I've been tracking Milan for three years, and what I'm seeing now just hits different. After Amorim came in, the whole vibe changed. The club finally understands that quick fixes don't work and you need patience to build something real.
Milan spent decades as the standard everyone else tried to reach. Those seven Champions League trophies weren't accidents. Watching players like Maldini and Baresi was watching defensive poetry. Around 2012 though, everything collapsed. Milan finished 10th in Serie A in 2014, absolutely surreal for a club of that size.
The ownership group doesn't have cash to splash like Berlusconi did, so they've gone a different route that's actually brilliant. Building slowly.
Youth Development Actually Means Something Now
When Milan Futuro started in 2024, I figured it'd be another failed experiment. They're running it like Barcelona used to run La Masia, except these young players are genuinely breaking through to the senior squad.
Take Alphadjo Cissé. He's only 19 and trains with Amorim's first team constantly now. Five years ago, that player gets shipped to some Serie B club on loan and forgotten. Now there's a real development track, and people following sports results internationally (even folks checking betting zambia lines for value) have noticed these academy kids playing meaningful minutes.
I found 11 academy graduates who featured for the first team last season. Some only got 15 minutes, but that's how you build confidence.
The Amorim Factor
Hiring Amorim felt dangerous. His Manchester United chapter ended badly after 18 months, and Milan supporters weren't thrilled when rumors started.
Yet that rough United experience might actually help him here. Amorim isn't carrying Berlusconi-era history and expectation. When he discusses Gonçalo Ramos or squad construction plans, he's clearly thinking about where Milan should be in 2028, not the next three matches.
His 3-4-3 formation requires specific player profiles. Athletic wingbacks who can cover ground. Aggressive center-backs capable of stepping into midfield. Milan's transfer team is actually shopping for those exact types now instead of panic-buying whoever's available on free transfers.
Smart Spending (Finally)
Milan's old transfer approach frustrated me for years. They'd sign some 31-year-old on massive wages, squeeze out one decent season, then be stuck paying him for three more years while watching him decline.
That pattern's broken. Their average signing age has dropped to 23.4 years old across the last two transfer windows.
Ramos cost around €74 million. For Milan's current budget in 2026, that's a serious investment. But he's 25, fits Amorim's tactical setup perfectly, and should deliver 4-5 peak seasons.
The Rossoneri used the same logic while pursuing Mario Gila. He's 25. Lazio turned down their opening bid at €18 million, but did come back with a €30 million and closed the deal. That's how you assemble a backline that'll last half a decade.
The Leão Situation
Rafael Leão's almost certainly leaving when the summer window opens. Jorge Mendes is already in conversations with other clubs, and Milan seems calm about it.

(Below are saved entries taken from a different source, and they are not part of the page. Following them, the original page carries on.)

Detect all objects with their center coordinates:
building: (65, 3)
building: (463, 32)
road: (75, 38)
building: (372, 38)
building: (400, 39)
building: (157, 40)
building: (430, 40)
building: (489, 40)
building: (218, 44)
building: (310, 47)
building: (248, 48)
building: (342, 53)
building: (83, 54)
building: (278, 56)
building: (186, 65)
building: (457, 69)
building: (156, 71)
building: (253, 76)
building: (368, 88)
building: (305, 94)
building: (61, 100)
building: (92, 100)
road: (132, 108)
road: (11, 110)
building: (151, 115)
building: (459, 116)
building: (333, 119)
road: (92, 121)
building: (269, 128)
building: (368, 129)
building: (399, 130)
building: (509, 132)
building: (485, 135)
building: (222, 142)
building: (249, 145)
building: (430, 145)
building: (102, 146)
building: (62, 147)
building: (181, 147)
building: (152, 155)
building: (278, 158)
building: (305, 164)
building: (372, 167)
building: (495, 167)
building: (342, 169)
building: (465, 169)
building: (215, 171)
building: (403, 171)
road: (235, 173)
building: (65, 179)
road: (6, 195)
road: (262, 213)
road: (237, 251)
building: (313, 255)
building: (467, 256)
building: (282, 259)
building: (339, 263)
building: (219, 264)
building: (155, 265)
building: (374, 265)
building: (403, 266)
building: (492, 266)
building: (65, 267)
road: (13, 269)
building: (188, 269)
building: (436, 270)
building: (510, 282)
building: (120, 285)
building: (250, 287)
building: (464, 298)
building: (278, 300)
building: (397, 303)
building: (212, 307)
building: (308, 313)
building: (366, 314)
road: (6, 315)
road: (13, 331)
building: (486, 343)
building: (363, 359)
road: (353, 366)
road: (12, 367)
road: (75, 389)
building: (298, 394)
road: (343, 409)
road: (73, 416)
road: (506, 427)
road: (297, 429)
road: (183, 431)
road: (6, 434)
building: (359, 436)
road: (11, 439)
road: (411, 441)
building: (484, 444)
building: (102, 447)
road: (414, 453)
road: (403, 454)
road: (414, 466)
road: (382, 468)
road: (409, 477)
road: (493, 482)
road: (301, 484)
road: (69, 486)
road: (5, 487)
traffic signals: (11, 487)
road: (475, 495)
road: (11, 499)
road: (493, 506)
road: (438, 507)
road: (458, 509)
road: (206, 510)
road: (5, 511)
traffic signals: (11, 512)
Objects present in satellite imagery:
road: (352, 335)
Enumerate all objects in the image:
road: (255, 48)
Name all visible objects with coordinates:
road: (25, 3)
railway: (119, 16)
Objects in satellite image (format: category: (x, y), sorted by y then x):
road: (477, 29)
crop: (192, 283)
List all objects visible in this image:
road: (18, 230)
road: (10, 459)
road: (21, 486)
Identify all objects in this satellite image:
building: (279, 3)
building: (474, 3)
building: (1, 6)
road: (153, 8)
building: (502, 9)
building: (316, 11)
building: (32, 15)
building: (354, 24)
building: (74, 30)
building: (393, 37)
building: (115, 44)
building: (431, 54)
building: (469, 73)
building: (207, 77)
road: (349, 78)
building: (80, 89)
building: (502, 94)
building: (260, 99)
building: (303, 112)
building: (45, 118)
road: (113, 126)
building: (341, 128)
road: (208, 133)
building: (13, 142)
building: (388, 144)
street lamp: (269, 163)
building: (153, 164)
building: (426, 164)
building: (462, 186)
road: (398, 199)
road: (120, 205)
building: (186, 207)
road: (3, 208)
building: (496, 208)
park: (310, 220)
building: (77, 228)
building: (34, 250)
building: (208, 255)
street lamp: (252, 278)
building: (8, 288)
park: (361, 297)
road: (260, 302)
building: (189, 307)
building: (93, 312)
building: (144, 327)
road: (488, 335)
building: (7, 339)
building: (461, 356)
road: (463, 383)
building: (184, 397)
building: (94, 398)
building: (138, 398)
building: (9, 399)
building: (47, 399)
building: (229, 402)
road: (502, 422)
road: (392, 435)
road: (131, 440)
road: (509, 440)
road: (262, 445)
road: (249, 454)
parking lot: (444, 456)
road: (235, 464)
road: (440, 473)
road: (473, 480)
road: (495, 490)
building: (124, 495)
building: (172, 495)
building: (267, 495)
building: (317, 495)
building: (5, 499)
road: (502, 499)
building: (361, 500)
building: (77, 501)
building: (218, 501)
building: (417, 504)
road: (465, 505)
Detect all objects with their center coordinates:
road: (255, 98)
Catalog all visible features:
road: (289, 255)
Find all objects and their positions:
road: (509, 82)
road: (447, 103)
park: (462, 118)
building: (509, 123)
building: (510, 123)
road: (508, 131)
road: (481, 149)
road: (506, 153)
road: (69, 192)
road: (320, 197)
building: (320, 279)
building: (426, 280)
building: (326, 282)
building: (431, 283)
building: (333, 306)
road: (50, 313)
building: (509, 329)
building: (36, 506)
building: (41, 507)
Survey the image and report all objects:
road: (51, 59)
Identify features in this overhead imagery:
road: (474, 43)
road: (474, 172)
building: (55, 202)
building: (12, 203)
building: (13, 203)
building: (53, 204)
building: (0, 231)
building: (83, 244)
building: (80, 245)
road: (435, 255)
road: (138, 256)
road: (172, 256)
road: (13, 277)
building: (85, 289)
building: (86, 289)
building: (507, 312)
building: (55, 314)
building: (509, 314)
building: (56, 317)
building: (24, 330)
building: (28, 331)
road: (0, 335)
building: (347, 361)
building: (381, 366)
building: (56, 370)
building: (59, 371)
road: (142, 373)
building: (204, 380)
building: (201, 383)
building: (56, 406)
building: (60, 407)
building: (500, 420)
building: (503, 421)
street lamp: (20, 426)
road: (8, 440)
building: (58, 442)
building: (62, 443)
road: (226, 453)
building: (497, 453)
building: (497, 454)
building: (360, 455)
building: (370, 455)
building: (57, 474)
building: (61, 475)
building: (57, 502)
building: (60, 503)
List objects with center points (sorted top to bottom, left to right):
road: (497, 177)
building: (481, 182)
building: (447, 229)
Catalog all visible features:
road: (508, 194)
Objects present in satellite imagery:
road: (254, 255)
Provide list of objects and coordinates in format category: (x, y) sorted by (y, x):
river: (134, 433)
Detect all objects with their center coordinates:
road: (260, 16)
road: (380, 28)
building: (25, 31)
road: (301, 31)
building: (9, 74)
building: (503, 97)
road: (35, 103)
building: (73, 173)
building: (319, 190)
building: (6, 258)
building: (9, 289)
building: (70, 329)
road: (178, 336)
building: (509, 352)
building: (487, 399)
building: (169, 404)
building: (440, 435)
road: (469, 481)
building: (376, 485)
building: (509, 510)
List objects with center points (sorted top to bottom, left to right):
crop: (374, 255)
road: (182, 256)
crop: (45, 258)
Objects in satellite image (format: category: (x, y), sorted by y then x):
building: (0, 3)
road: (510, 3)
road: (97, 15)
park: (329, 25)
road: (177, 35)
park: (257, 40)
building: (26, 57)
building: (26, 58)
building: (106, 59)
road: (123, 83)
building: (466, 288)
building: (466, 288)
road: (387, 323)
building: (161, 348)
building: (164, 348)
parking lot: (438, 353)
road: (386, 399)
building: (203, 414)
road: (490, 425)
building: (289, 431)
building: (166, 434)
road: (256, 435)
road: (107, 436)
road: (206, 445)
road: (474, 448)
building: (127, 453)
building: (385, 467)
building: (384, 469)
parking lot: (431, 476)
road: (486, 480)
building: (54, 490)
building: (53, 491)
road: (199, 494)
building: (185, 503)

Three years back, they would've desperately held onto him, watched his market value crater, then sold him for half his worth while scrambling to fill the gap. Now they're ready to sell while he's valued at €75-80 million and spread that money across three different positions.
A friend covering Serie A mentioned Milan's already locked in on two wingers and one midfielder they want using that Leão money. The names haven't leaked publicly, but the planning's completely finished.
Winning the Scudetto next season? Not happening. Probably not the year after either. But immediate results aren't the point anymore. They're constructing something that could function at a high level for 8-10 years if management stays committed. That's exponentially more valuable than another rushed trophy challenge that implodes by Christmas.